Thuna paha
- Alternative names: තුන පහ
- Type: Spice mix
- Place of origin: Sri Lanka
- Main ingredients: Cumin seeds, fennel seeds, coriander seeds
- Ingredients generally used: Curry leaves, cinnamon bark, black pepper, cloves, pandanus leaves
- Variations: Bathapu thuna paha

= Thuna paha =

Sri Lankan spice mix

Thuna paha (තුන පහ, மூன்று ஐந்து) is a Sri Lankan curry powder.
It is a Sinhalese unroasted curry powder used to spice curry dishes, especially vegetarian dishes. The name, thuna paha, roughly translates as "three or five", as traditionally it is made from three to five ingredients.

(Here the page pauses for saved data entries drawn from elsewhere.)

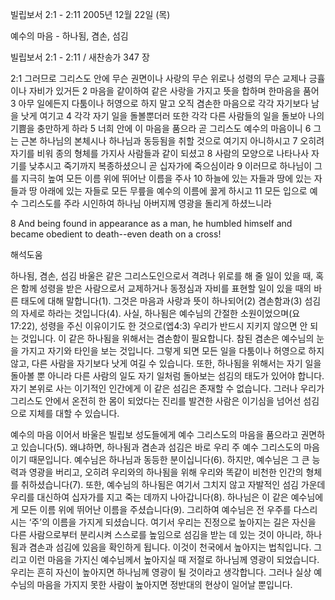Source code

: 빌립보서 2:1 - 2:11 
2005년 12월 22일 (목)

예수의 마음 - 하나됨, 겸손, 섬김



빌립보서 2:1 - 2:11 / 새찬송가 347 장


2:1 그러므로 그리스도 안에 무슨 권면이나 사랑의 무슨 위로나 성령의 무슨 교제나 긍휼이나 자비가 있거든 2 마음을 같이하여 같은 사랑을 가지고 뜻을 합하며 한마음을 품어 3 아무 일에든지 다툼이나 허영으로 하지 말고 오직 겸손한 마음으로 각각 자기보다 남을 낫게 여기고 4 각각 자기 일을 돌볼뿐더러 또한 각각 다른 사람들의 일을 돌보아 나의 기쁨을 충만하게 하라 5 너희 안에 이 마음을 품으라 곧 그리스도 예수의 마음이니 6 그는 근본 하나님의 본체시나 하나님과 동등됨을 취할 것으로 여기지 아니하시고 7 오히려 자기를 비워 종의 형체를 가지사 사람들과 같이 되셨고 8 사람의 모양으로 나타나사 자기를 낮추시고 죽기까지 복종하셨으니 곧 십자가에 죽으심이라 9 이러므로 하나님이 그를 지극히 높여 모든 이름 위에 뛰어난 이름을 주사 10 하늘에 있는 자들과 땅에 있는 자들과 땅 아래에 있는 자들로 모든 무릎을 예수의 이름에 꿇게 하시고 11 모든 입으로 예수 그리스도를 주라 시인하여 하나님 아버지께 영광을 돌리게 하셨느니라 

8 And being found in appearance as a man, he humbled himself and became obedient to death--even death on a cross!

해석도움





하나됨, 겸손, 섬김 
바울은 같은 그리스도인으로서 격려나 위로를 해 줄 일이 있을 때, 혹은 함께 성령을 받은 사람으로서 교제하거나 동정심과 자비를 표현할 일이 있을 때의 바른 태도에 대해 말합니다(1). 그것은 마음과 사랑과 뜻이 하나되어(2) 겸손함과(3) 섬김의 자세로 하라는 것입니다(4). 사실, 하나됨은 예수님의 간절한 소원이었으며(요17:22), 성령을 주신 이유이기도 한 것으로(엡4:3) 우리가 반드시 지키지 않으면 안 되는 것입니다. 이 같은 하나됨을 위해서는 겸손함이 필요합니다. 참된 겸손은 예수님의 눈을 가지고 자기와 타인을 보는 것입니다. 그렇게 되면 모든 일을 다툼이나 허영으로 하지 않고, 다른 사람을 자기보다 낫게 여길 수 있습니다. 또한, 하나됨을 위해서는 자기 일을 돌아볼 뿐 아니라 다른 사람의 일도 자기 일처럼 돌아보는 섬김의 태도가 있어야 합니다. 자기 본위로 사는 이기적인 인간에게 이 같은 섬김은 존재할 수 없습니다. 그러나 우리가 그리스도 안에서 온전히 한 몸이 되었다는 진리를 발견한 사람은 이기심을 넘어선 섬김으로 지체를 대할 수 있습니다. 

예수의 마음 
이어서 바울은 빌립보 성도들에게 예수 그리스도의 마음을 품으라고 권면하고 있습니다(5). 왜냐하면, 하나됨과 겸손과 섬김은 바로 우리 주 예수 그리스도의 마음이기 때문입니다. 예수님은 하나님과 동등한 분이십니다(6). 하지만, 예수님은 그 큰 능력과 영광을 버리고, 오히려 우리와의 하나됨을 위해 우리와 똑같이 비천한 인간의 형체를 취하셨습니다(7). 또한, 예수님의 하나됨은 여기서 그치지 않고 자발적인 섬김 가운데 우리를 대신하여 십자가를 지고 죽는 데까지 나아갑니다(8). 하나님은 이 같은 예수님에게 모든 이름 위에 뛰어난 이름을 주셨습니다(9). 그리하여 예수님은 전 우주를 다스리시는 ‘주’의 이름을 가지게 되셨습니다. 여기서 우리는 진정으로 높아지는 길은 자신을 다른 사람으로부터 분리시켜 스스로를 높임으로 섬김을 받는 데 있는 것이 아니라, 하나됨과 겸손과 섬김에 있음을 확인하게 됩니다. 이것이 천국에서 높아지는 법칙입니다. 그리고 이런 마음을 가지신 예수님께서 높아지실 때 저절로 하나님께 영광이 되었습니다. 우리는 흔히 자신이 높아지면 하나님께 영광이 될 것이라고 생각합니다. 그러나 실상 예수님의 마음을 가지지 못한 사람이 높아지면 정반대의 현상이 일어날 뿐입니다.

The main ingredients are cumin seeds, fennel seeds, and coriander seeds; additional ingredients can include curry leaves, cinnamon bark, cardamon seeds, black pepper (used to give this curry powder its heat), cloves, and pandanus leaves. As with many traditional Sri Lankan dishes, there is no fixed recipe for thuna paha, with different regions and families using varying recipes containing different ratios of spices. The cardamom used is green or true cardamom (එනසාල් or 'enasaal'), and the cinnamon used is Ceylon cinnamon (කුරුඳු or 'kurundu').

==Preparation==
The traditional method for preparing thuna paha is to allow the spices to dry in the sun and then grind them on a rectangular block of granite with a granite rolling pin, known as a miris gala (මිරිස් ගල). The modern approach is to slowly dry roast the spices in a hot pan to remove any moisture and release their fragrances, then use a mechanical blender to blend the spices into a powder. Traditionalists maintain that .

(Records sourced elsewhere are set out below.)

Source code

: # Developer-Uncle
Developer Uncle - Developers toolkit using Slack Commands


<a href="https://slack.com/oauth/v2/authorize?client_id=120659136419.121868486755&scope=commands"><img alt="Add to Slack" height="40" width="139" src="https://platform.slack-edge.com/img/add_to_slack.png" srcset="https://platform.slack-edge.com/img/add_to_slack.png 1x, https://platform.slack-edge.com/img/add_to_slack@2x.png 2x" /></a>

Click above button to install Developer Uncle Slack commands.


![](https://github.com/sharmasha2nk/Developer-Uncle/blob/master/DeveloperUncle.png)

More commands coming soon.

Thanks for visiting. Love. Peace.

The ground powder should be sealed in an airtight container and stored in a cool dark space until ready for use. Typically, thuna paha should last in this manner for 2–4 months.

==Roasted thuna paha==
Roasted Sinhalese curry powder, badapu or bathapu thuna paha (බැදපු තුන පහ), has more intense flavours than the unroasted or raw version, and is typically used in fish, meat, poultry and blackened vegetable dishes. It is also often sprinkled at the end of cooking to add a fragrant finish. The primary difference is that the spices are dry roasted until golden brown in colour before being ground into a powder.